* [TASK OBJECTIVE] Lines from the start of the data through the line containing "Connect Bus Sverige AB första nyförvärvet in!" must be given again exactly. Leave the others out.

#### GIVEN DATA ####

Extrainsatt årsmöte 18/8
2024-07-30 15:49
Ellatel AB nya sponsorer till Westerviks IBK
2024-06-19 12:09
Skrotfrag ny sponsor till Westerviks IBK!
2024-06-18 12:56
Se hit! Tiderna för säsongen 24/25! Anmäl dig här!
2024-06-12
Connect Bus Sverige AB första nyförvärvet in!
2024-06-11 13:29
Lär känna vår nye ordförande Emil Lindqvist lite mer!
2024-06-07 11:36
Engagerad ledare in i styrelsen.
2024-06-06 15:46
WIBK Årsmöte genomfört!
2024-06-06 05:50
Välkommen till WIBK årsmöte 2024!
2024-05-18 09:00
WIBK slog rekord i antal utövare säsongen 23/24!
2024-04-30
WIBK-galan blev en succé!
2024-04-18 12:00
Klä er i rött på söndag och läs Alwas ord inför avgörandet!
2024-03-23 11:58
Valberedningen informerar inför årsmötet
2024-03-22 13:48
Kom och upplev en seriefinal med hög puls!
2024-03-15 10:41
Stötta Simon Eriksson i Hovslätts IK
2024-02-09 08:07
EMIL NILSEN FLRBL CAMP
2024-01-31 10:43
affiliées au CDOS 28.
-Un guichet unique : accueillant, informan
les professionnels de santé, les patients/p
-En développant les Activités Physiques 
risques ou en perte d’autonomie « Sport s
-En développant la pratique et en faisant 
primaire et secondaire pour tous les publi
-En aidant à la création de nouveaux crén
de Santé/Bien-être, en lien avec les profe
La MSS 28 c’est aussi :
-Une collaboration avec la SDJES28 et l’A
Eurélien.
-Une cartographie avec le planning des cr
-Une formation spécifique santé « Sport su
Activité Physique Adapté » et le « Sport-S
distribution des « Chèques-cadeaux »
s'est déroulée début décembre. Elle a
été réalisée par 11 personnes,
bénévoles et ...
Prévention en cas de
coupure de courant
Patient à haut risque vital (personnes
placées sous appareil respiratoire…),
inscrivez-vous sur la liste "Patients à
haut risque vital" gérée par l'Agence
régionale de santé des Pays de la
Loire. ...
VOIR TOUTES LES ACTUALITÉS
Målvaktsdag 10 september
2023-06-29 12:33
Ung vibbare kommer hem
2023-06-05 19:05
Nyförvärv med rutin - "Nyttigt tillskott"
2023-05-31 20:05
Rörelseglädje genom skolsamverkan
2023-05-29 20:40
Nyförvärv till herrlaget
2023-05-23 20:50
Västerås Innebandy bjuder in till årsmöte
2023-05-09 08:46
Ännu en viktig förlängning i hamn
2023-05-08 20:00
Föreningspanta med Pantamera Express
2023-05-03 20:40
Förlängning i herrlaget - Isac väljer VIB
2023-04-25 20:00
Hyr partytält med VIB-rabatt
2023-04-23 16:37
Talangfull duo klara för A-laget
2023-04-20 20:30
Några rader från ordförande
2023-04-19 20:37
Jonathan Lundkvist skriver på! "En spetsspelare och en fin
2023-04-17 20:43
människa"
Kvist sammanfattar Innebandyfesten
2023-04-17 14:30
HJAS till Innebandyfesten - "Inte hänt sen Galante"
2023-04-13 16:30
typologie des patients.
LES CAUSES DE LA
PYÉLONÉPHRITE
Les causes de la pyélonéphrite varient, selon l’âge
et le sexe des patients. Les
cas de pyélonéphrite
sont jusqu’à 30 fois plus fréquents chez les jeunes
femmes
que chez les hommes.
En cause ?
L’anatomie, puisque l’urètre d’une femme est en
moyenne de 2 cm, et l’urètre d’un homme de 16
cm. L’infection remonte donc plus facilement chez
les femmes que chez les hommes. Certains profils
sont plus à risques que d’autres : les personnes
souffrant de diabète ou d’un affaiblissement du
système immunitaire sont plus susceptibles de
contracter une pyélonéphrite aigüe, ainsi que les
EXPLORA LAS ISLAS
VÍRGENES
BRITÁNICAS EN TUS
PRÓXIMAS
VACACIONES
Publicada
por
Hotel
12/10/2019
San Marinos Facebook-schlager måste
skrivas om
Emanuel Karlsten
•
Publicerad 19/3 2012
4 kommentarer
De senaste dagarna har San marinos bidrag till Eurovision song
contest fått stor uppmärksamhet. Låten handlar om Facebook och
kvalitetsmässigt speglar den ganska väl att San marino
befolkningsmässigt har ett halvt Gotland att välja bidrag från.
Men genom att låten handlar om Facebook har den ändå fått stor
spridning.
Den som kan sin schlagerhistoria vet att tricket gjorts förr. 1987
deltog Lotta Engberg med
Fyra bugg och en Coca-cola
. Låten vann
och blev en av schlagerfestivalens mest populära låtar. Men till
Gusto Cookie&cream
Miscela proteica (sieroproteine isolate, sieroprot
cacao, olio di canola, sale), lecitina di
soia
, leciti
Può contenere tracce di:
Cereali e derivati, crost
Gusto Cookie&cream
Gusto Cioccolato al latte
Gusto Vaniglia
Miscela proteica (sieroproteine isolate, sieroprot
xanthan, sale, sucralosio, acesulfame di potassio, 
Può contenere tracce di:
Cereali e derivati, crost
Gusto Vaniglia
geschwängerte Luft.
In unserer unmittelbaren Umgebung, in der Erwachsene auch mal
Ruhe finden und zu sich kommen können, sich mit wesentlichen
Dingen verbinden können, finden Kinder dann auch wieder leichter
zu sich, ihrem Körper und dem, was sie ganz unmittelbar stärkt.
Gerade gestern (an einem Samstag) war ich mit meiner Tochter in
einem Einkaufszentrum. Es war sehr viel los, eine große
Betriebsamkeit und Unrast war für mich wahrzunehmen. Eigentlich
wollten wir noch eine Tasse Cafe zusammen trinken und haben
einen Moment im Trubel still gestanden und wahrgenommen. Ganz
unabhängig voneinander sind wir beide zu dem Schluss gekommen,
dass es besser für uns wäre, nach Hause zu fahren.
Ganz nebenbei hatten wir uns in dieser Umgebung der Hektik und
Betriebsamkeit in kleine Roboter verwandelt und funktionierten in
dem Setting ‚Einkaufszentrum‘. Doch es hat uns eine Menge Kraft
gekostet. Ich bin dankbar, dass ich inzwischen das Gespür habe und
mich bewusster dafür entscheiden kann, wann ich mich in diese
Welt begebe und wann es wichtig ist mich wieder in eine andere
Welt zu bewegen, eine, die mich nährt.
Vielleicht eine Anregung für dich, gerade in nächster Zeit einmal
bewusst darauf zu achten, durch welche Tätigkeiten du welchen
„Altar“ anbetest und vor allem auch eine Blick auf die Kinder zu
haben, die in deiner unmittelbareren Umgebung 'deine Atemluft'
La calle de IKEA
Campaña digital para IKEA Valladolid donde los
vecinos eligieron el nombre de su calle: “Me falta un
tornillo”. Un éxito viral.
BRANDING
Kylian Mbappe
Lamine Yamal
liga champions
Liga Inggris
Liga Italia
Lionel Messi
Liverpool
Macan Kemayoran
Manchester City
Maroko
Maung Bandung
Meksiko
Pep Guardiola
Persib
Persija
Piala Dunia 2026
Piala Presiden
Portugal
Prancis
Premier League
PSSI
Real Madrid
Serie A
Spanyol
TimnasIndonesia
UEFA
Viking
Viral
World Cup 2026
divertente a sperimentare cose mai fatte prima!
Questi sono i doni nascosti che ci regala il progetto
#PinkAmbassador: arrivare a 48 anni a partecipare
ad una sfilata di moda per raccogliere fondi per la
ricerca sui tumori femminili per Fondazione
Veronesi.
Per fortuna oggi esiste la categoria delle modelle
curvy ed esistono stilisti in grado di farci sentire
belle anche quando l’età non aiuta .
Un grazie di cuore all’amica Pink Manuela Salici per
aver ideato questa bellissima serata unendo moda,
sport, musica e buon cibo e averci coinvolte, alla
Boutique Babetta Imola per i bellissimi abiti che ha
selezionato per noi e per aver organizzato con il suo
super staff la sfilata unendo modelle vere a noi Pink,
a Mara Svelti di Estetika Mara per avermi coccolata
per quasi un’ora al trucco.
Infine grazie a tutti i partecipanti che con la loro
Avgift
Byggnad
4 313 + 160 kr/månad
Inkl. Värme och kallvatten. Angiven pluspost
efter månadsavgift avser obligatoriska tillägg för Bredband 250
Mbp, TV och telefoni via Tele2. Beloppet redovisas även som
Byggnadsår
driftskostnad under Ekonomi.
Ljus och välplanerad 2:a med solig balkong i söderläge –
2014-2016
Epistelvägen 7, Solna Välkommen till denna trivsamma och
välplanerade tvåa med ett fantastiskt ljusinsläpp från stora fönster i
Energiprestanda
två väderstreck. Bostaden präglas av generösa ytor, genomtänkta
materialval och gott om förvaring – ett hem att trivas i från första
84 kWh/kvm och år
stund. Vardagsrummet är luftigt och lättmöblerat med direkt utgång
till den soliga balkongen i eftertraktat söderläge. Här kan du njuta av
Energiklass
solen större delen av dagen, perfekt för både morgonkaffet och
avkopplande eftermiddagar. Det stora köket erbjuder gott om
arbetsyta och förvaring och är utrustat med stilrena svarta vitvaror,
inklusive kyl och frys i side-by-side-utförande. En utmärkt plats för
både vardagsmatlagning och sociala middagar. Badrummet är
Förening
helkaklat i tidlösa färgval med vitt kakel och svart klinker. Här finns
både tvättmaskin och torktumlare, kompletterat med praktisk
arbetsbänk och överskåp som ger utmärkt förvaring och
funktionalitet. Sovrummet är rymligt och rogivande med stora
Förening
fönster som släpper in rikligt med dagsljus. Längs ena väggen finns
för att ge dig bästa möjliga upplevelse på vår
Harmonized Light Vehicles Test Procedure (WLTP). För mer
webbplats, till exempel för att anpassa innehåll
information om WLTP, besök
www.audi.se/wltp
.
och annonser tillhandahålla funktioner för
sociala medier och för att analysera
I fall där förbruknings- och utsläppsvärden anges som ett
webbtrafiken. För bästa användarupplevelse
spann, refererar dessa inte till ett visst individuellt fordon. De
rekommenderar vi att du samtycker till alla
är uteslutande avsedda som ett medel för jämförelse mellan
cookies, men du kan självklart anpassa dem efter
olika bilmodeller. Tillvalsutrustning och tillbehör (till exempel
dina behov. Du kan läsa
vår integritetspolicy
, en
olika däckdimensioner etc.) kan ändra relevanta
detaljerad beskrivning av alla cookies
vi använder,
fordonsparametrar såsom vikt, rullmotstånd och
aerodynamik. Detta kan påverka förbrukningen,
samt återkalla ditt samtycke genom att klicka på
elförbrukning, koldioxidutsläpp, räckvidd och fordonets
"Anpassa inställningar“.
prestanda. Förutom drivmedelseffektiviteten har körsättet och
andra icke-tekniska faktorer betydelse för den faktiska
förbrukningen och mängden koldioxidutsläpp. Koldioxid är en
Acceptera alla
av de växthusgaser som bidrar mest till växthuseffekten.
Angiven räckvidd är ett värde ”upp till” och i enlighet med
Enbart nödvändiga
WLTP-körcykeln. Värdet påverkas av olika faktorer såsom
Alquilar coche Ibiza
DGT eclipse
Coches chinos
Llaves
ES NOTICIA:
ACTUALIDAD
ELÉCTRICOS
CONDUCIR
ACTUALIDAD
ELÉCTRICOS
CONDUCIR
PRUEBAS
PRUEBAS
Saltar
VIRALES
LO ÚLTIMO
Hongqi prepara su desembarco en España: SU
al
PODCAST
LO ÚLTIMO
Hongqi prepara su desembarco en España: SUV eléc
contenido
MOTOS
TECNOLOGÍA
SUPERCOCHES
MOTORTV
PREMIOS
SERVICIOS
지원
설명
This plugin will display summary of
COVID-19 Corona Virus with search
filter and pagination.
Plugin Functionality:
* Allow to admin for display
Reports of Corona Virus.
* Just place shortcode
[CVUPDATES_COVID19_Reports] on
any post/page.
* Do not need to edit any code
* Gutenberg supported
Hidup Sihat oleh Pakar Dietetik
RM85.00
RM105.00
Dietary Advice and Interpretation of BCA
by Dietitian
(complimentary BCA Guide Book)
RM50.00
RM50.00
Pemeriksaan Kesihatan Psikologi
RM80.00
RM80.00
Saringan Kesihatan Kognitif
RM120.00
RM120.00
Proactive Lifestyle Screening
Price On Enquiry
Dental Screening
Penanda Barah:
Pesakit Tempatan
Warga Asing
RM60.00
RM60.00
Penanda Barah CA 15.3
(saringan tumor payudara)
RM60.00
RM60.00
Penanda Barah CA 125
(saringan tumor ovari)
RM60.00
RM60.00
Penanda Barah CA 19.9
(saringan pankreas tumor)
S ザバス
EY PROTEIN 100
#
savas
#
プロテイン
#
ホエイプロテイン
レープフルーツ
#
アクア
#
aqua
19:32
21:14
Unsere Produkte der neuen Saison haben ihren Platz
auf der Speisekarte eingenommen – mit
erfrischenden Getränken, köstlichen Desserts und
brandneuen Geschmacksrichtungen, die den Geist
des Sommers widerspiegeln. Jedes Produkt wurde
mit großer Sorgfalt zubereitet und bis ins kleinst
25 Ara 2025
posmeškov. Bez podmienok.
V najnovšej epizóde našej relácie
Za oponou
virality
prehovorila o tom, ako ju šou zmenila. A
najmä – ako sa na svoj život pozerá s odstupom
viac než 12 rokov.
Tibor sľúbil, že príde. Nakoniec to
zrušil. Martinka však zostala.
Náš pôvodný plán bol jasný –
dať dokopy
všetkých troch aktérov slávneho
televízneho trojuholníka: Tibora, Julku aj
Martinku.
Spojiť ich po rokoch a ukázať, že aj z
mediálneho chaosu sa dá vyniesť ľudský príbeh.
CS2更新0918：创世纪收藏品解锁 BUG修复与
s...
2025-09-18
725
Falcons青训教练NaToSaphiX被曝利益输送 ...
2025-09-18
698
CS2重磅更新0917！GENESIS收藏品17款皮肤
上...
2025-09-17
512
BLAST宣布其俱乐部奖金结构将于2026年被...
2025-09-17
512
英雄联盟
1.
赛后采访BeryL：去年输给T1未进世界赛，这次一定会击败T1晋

####

* [REPLY]
Extrainsatt årsmöte 18/8
2024-07-30 15:49
Ellatel AB nya sponsorer till Westerviks IBK
2024-06-19 12:09
Skrotfrag ny sponsor till Westerviks IBK!
2024-06-18 12:56
Se hit! Tiderna för säsongen 24/25! Anmäl dig här!
2024-06-12
Connect Bus Sverige AB första nyförvärvet in!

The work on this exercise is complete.